As governor of Massachusetts, Romney kick-started one of the most progressive greenhouse gas reduction plans in the country—then backed out of the initiative at the last minute, leaving environmentalists and his constituents puzzled. He now says that he doesn’t believe in global warming.

Romney has a history of changing his position on major issues. While running for governor in Massachusetts, Romney supported the right to gay marriage.

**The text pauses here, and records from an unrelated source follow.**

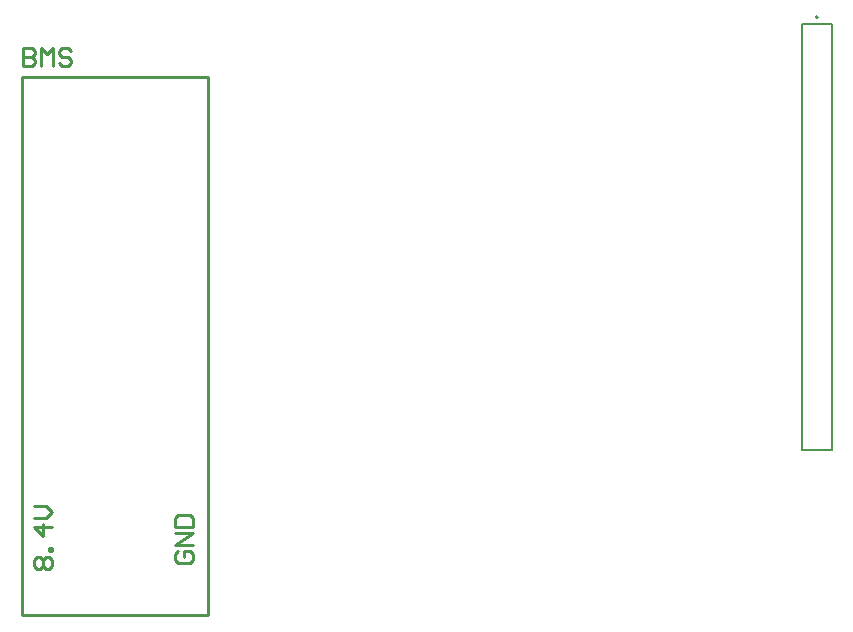
<source format=gbr>
G04*
G04 #@! TF.GenerationSoftware,Altium Limited,Altium Designer,24.1.2 (44)*
G04*
G04 Layer_Color=65535*
%FSLAX44Y44*%
%MOMM*%
G71*
G04*
G04 #@! TF.SameCoordinates,98FF00E1-DB16-4AB4-99D8-1D2B7C447DA4*
G04*
G04*
G04 #@! TF.FilePolarity,Positive*
G04*
G01*
G75*
%ADD10C,0.2000*%
%ADD11C,0.1270*%
%ADD12C,0.2540*%
D10*
X392160Y186600D02*
G03*
X392160Y186600I-1000J0D01*
G01*
D11*
X378460Y-180340D02*
X403860D01*
X378460Y180300D02*
X403860D01*
X378460Y-180340D02*
Y180300D01*
X403860Y-180340D02*
Y180300D01*
D12*
X-281940Y-320040D02*
Y135890D01*
X-124460D01*
Y-320040D02*
Y135890D01*
X-281940Y-320040D02*
X-124460D01*
X-149856Y-265433D02*
X-152395Y-267973D01*
Y-273051D01*
X-149856Y-275590D01*
X-139699D01*
X-137160Y-273051D01*
Y-267973D01*
X-139699Y-265433D01*
X-144777D01*
Y-270512D01*
X-137160Y-260355D02*
X-152395D01*
X-137160Y-250198D01*
X-152395D01*
Y-245120D02*
X-137160D01*
Y-237502D01*
X-139699Y-234963D01*
X-149856D01*
X-152395Y-237502D01*
Y-245120D01*
X-269236Y-280670D02*
X-271775Y-278131D01*
Y-273053D01*
X-269236Y-270513D01*
X-266697D01*
X-264158Y-273053D01*
X-261618Y-270513D01*
X-259079D01*
X-256540Y-273053D01*
Y-278131D01*
X-259079Y-280670D01*
X-261618D01*
X-264158Y-278131D01*
X-266697Y-280670D01*
X-269236D01*
X-264158Y-278131D02*
Y-273053D01*
X-256540Y-265435D02*
X-259079D01*
Y-262896D01*
X-256540D01*
Y-265435D01*
Y-245121D02*
X-271775D01*
X-264158Y-252739D01*
Y-242582D01*
X-271775Y-237504D02*
X-261618D01*
X-256540Y-232426D01*
X-261618Y-227347D01*
X-271775D01*
X-280670Y160015D02*
Y144780D01*
X-273053D01*
X-270513Y147319D01*
Y149858D01*
X-273053Y152397D01*
X-280670D01*
X-273053D01*
X-270513Y154937D01*
Y157476D01*
X-273053Y160015D01*
X-280670D01*
X-265435Y144780D02*
Y160015D01*
X-260357Y154937D01*
X-255278Y160015D01*
Y144780D01*
X-240043Y157476D02*
X-242582Y160015D01*
X-247661D01*
X-250200Y157476D01*
Y154937D01*
X-247661Y152397D01*
X-242582D01*
X-240043Y149858D01*
Y147319D01*
X-242582Y144780D01*
X-247661D01*
X-250200Y147319D01*
M02*

</source>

After announcing his candidacy for president, Romney reversed this position, writing a letter to the Senate urging senators to pass a federal amendment stating marriage is an action between a man and a woman.

Romney does not have an extensive voting record, nor has he developed an energy plan.

+ While governor, developed a state-wide energy plan that called for the increase of biofuel in the state fleet by 10%.

– After playing a key role in the development of the Regional Greenhouse Gas Initiative (an agreement between several Northeastern states to reduce greenhouse gases over a 10 year period), Romney pulled out of the deal at the last minute.

– Does not believe global warming is human-induced.

– Has not developed an energy plan during his campaign.

– Vocally opposes the Kyoto Protocol.

– Proponent of exploring more domestic sources of oil in the Arctic National Wildlife Refuge and the Outer Continental Shelf.

– Has been touting “clean” coal practices like coal gasification for energy independence during his campaign.

– Relentlessly opposed wind power during his term as governor, subverting the approval process of the nation’s largest alternative energy project, a wind farm off of Cape Cod, Massachusetts. Romney engineered delays of the approval process and even sought veto power of the project, a right legally reserved for the President of the United States.

– Supports nuclear power and, while governor of Massachusetts, said, “the nation is going to have to explore nuclear power sources again.”